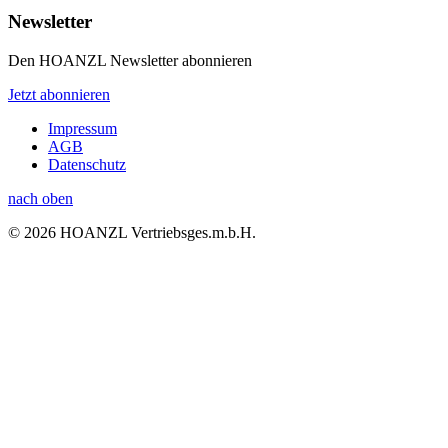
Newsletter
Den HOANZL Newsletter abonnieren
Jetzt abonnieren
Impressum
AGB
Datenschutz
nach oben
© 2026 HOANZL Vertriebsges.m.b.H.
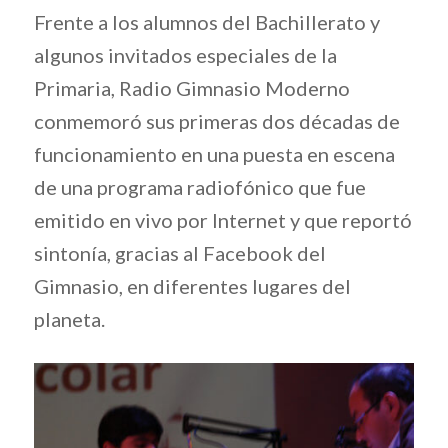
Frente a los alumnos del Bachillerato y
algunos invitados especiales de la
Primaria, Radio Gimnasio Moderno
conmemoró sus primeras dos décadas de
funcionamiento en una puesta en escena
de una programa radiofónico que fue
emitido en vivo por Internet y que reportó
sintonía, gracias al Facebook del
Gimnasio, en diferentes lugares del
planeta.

****************************************

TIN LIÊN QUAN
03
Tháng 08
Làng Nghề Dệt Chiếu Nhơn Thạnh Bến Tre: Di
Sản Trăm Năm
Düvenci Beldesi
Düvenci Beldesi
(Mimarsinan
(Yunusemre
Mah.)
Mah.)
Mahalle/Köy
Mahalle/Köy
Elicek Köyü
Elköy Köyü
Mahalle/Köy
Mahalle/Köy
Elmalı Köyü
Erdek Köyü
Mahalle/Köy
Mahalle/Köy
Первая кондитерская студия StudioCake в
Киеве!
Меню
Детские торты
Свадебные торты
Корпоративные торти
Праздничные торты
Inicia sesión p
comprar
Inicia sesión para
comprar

****************************************

- [TASK OBJECTIVE] Which lines above include the word "торты"? Show each one.

- [ANSWER BOX]
Детские торты
Свадебные торты
Праздничные торты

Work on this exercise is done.